[Dataset entries]
- - - - -

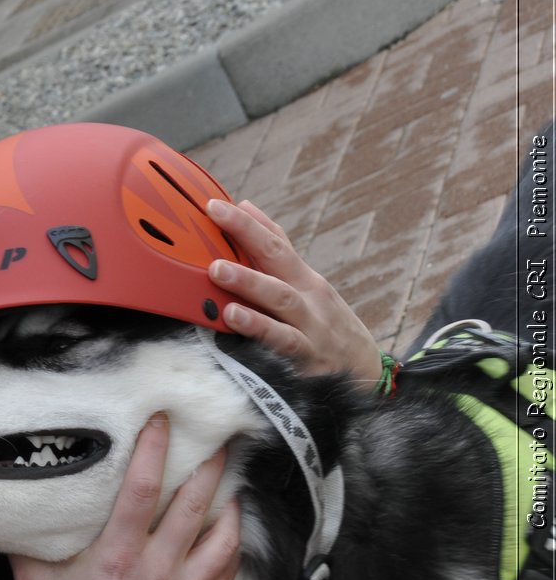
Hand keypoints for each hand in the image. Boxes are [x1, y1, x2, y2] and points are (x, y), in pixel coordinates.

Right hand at [9, 415, 239, 579]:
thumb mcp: (31, 572)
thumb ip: (30, 528)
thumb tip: (18, 488)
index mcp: (115, 556)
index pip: (143, 489)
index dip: (155, 450)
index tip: (162, 420)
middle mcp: (156, 570)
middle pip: (194, 505)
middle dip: (208, 464)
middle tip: (216, 434)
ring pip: (223, 536)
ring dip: (229, 500)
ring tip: (229, 474)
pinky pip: (228, 569)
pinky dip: (233, 542)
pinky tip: (231, 524)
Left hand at [205, 198, 382, 381]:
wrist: (366, 375)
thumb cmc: (324, 325)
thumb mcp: (306, 289)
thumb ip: (276, 252)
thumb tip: (246, 207)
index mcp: (304, 280)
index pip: (274, 243)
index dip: (246, 223)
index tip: (214, 204)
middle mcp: (309, 298)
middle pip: (278, 261)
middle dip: (246, 238)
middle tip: (215, 218)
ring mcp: (311, 327)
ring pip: (280, 300)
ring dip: (248, 283)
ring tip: (217, 270)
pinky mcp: (308, 359)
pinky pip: (282, 341)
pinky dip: (259, 329)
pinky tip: (233, 319)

- - - - -

▶ _Your instructions_:
Transcribe all of the data above verbatim but omit every picture.

▶ _Output_:
Hand keypoints for each hand in the image. Boxes are [x1, y1, x2, y2] and points are (x, y), in pixel coordinates.

Right hand at [9, 415, 239, 579]:
thumb mcp: (31, 572)
thumb ip: (30, 528)
thumb tip: (18, 488)
index mcp: (115, 556)
index pip: (143, 489)
index dip: (155, 450)
index tip: (162, 420)
middle mcp: (156, 570)
middle pip: (194, 505)
middle dip: (208, 464)
middle tip: (216, 434)
ring pip: (223, 536)
ring dip: (229, 500)
ring tip: (229, 474)
pinky pip: (228, 569)
pinky dip: (233, 542)
pinky tip: (231, 524)
Left hand at [205, 198, 382, 381]:
wrist: (366, 375)
thumb cmc: (324, 325)
thumb mcp: (306, 289)
thumb ip: (276, 252)
thumb tip: (246, 207)
index mcp: (304, 280)
index pip: (274, 243)
index dip: (246, 223)
index tip: (214, 204)
middle mcp: (309, 298)
middle pip: (278, 261)
middle dip: (246, 238)
middle tip: (215, 218)
ring mcp: (311, 327)
ring pip: (280, 300)
ring dip: (248, 283)
ring tip: (217, 270)
pinky mcp: (308, 359)
pinky pip: (282, 341)
pinky dip: (259, 329)
pinky tip: (233, 319)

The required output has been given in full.